Mi urla nell'auricolare che "gli amatori delle auto d'epoca si dividono in due categorie: i restauratori e i conservatori". Grido che non capisco, e oltre tutto la cosa non mi pare di grande aiuto per uscire dal monsone. L'altro insiste: "Semplice: i restauratori impermeabilizzano! Verniciano! Chiudono per bene ogni fessura! Rendono tutto più felpato e confortevole! Chiaro?"
Chiaro, e perfettamente inutile.
"Invece i conservatori lasciano tutto così com'è. Sostituiscono il pezzo e basta. Chiaro?"
Chiaro, abbiamo capito che il proprietario della Topo appartiene alla seconda confraternita.

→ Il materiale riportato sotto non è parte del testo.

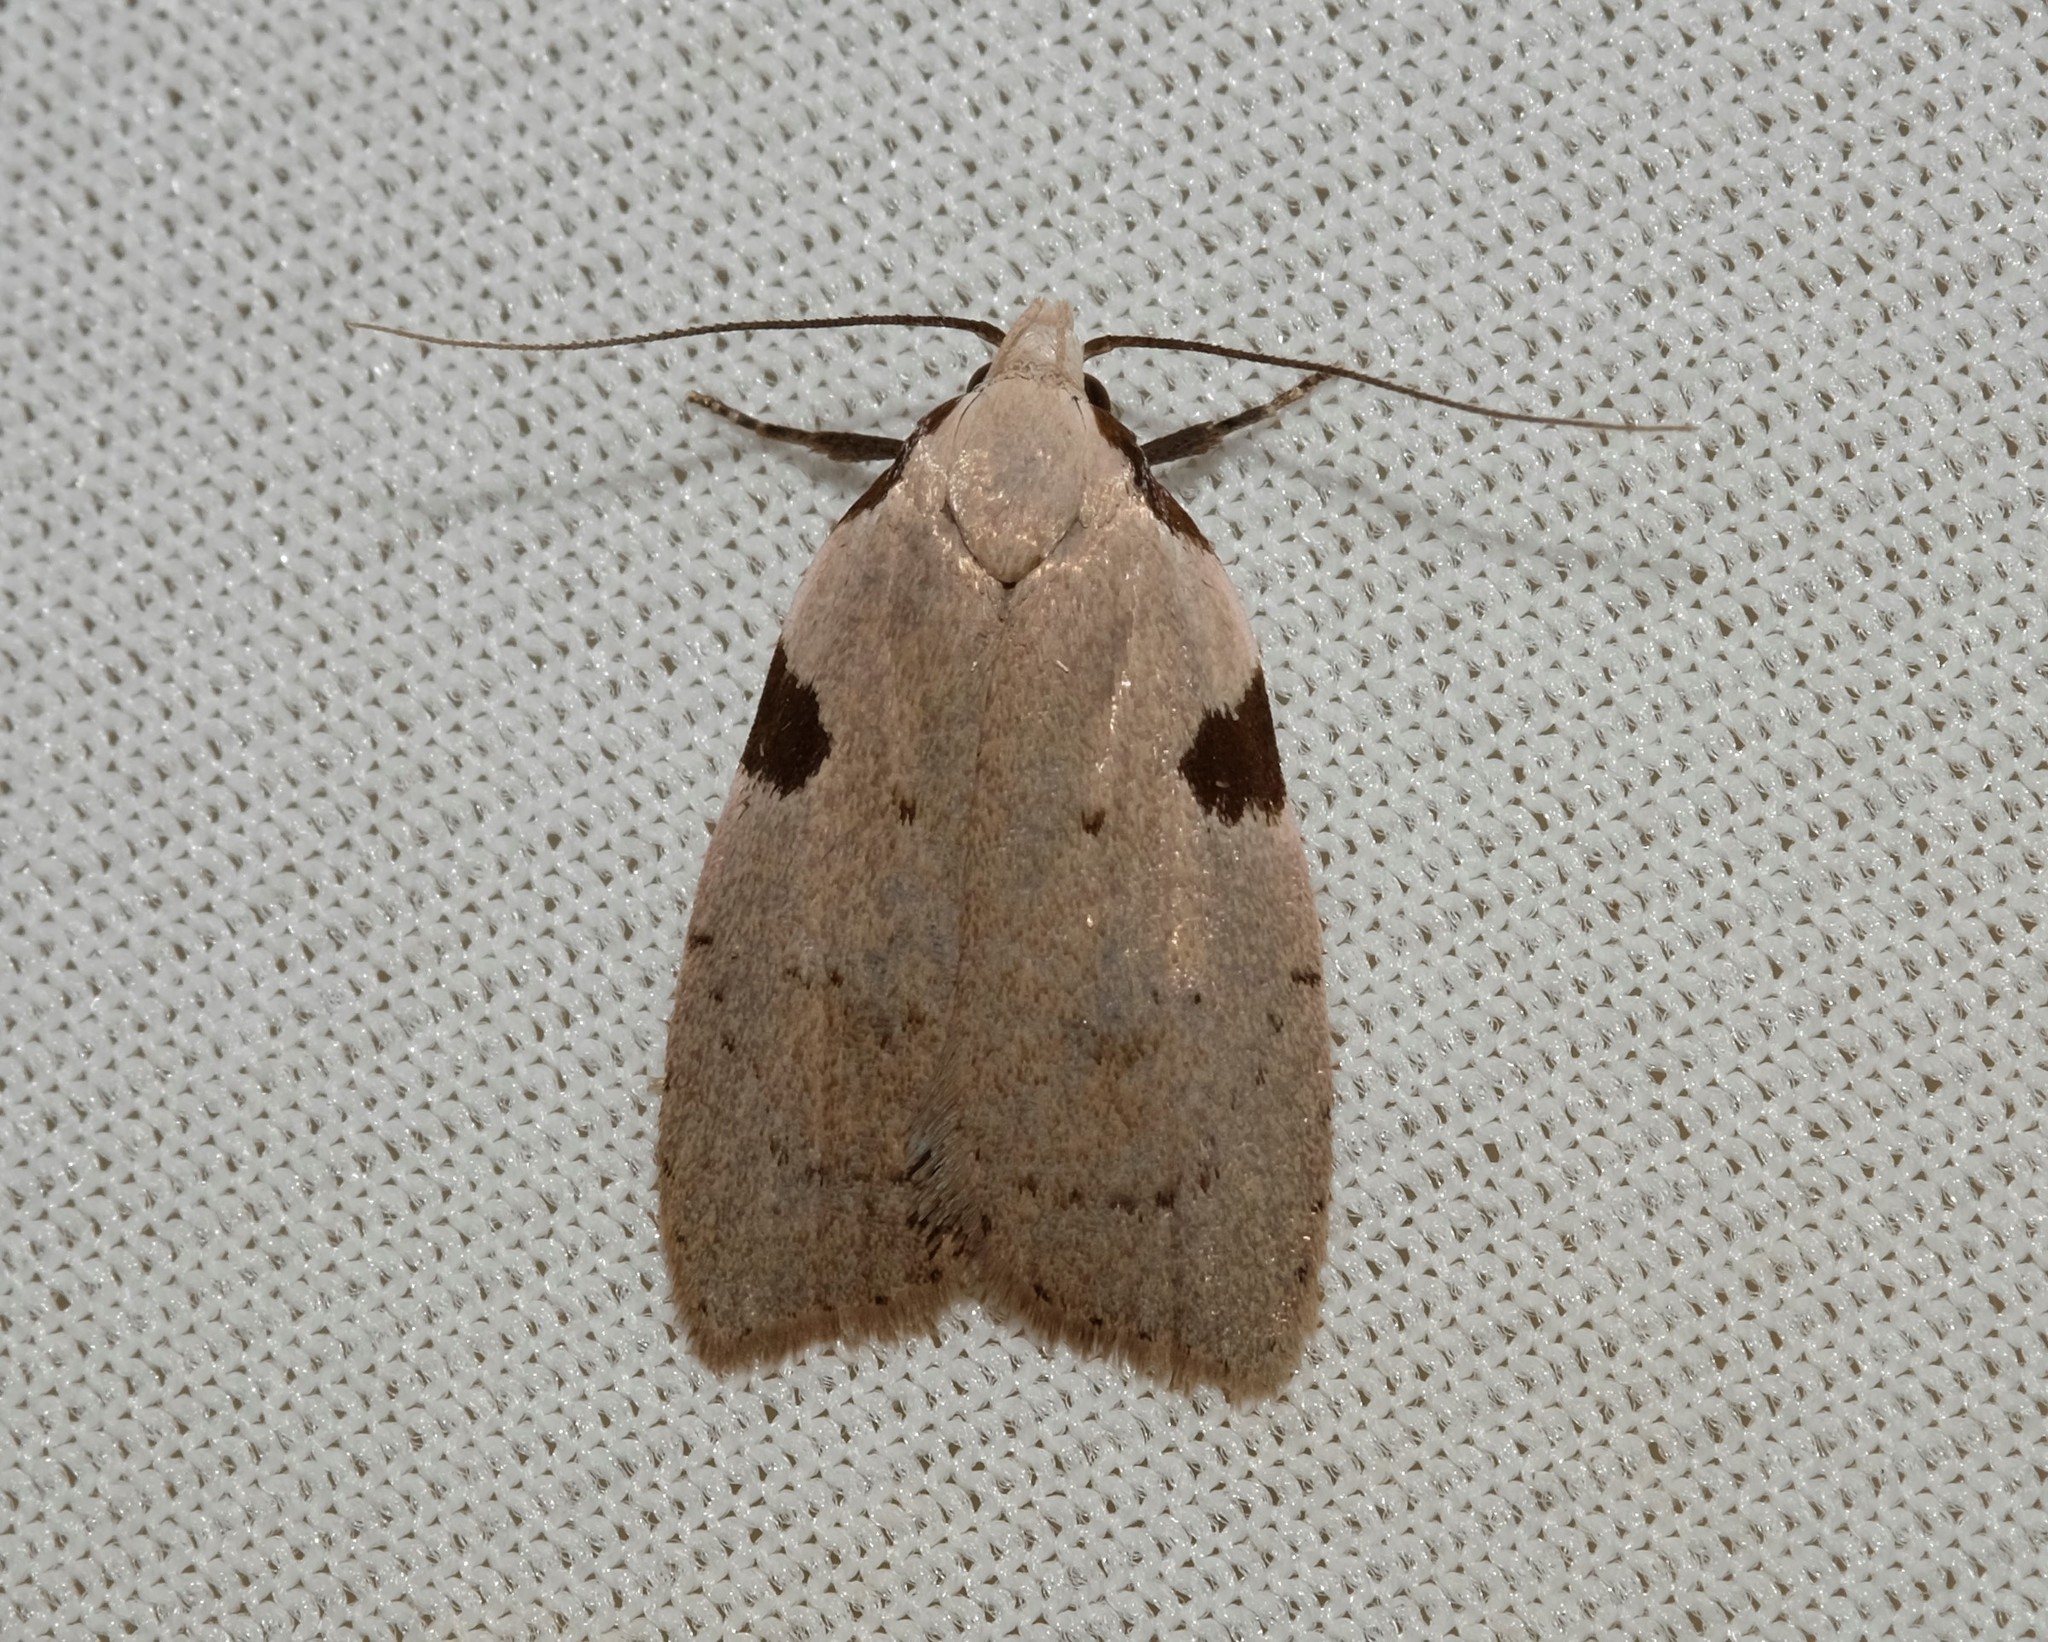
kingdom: Animalia
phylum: Arthropoda
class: Insecta
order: Lepidoptera
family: Oecophoridae
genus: Zonopetala
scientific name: Zonopetala quadripustulella
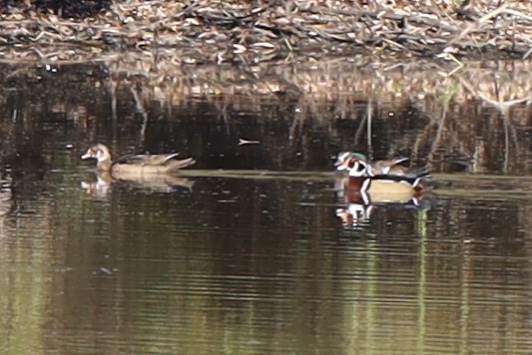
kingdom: Animalia
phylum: Chordata
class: Aves
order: Anseriformes
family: Anatidae
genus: Aix
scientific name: Aix sponsa
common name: Wood duck
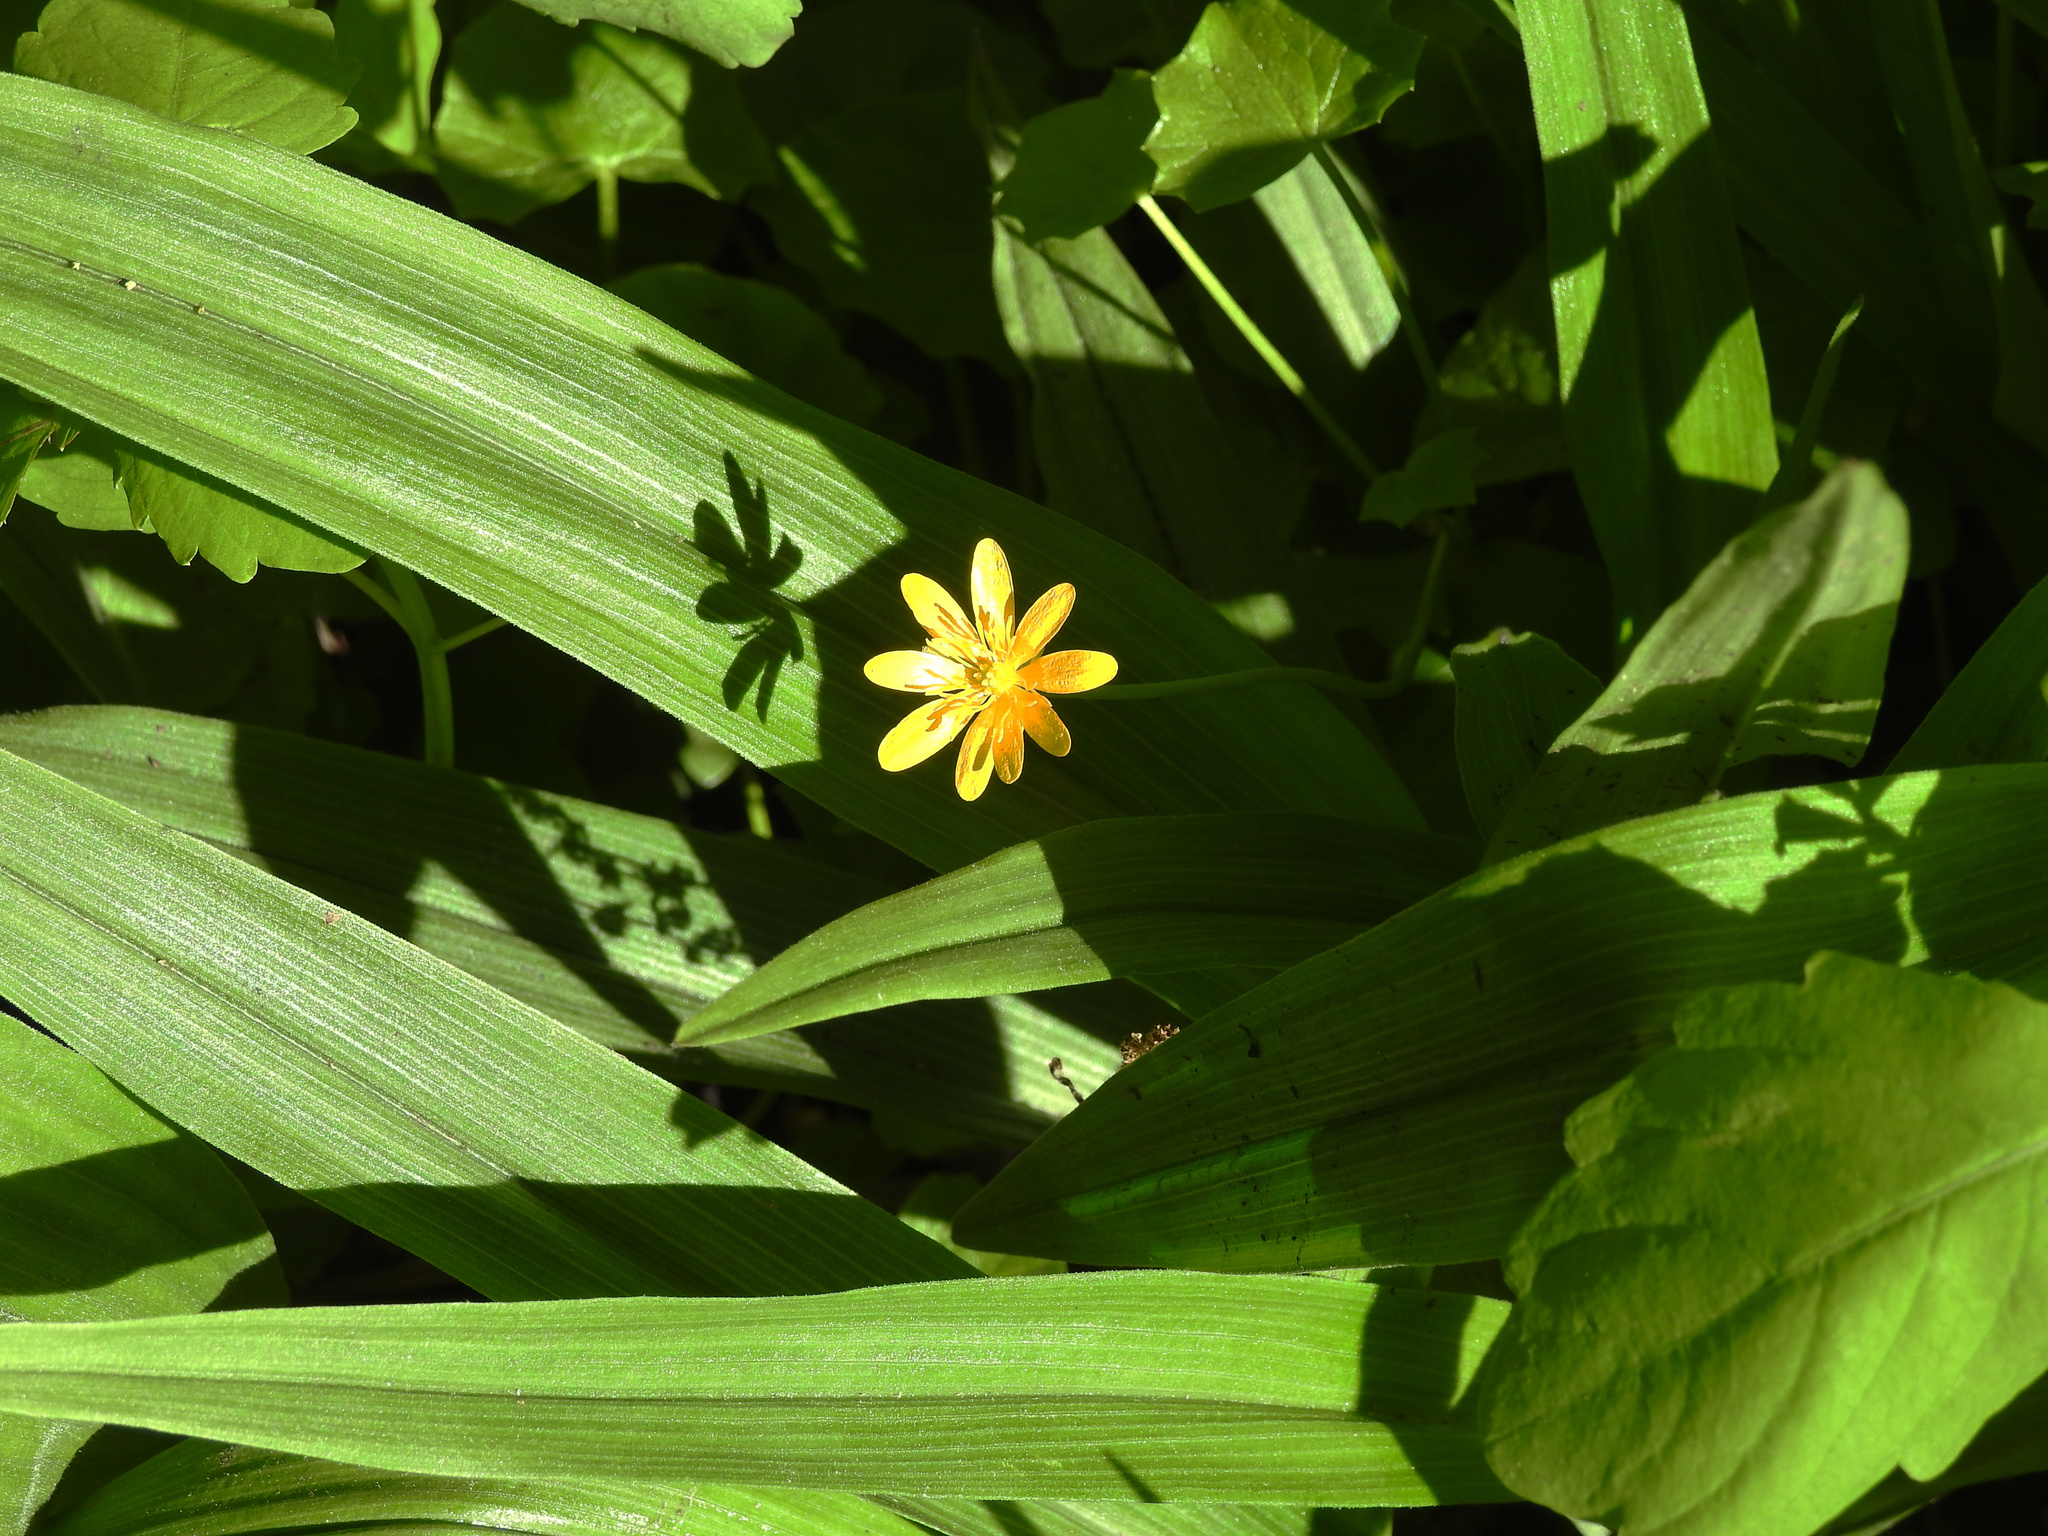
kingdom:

"Se avessi impermeabilizzato le fessure", gracchia al telefono il Righi Roberto mentre ormai ci piove nelle mutande, "l'auto avrebbe perduto la cosa fondamentale: l'odore. Non sarebbe più la Topolino."
E se l'odore di cui si parla fosse la consistenza materica tanto rincorsa e protetta, tanto venerata, quanto trascurata?
Forse la definizione di questa differenza profonda tra le due categorie l'avevo soltanto cercata nel posto sbagliato, e dovevo aspettare di imbattermici per caso, nella lettura spensierata d'altri argomenti, per capirla fino in fondo e farla mia.
da "La leggenda dei monti naviganti", Paolo Rumiz, Ed. Universale Economica Feltrinelli, pag. 250.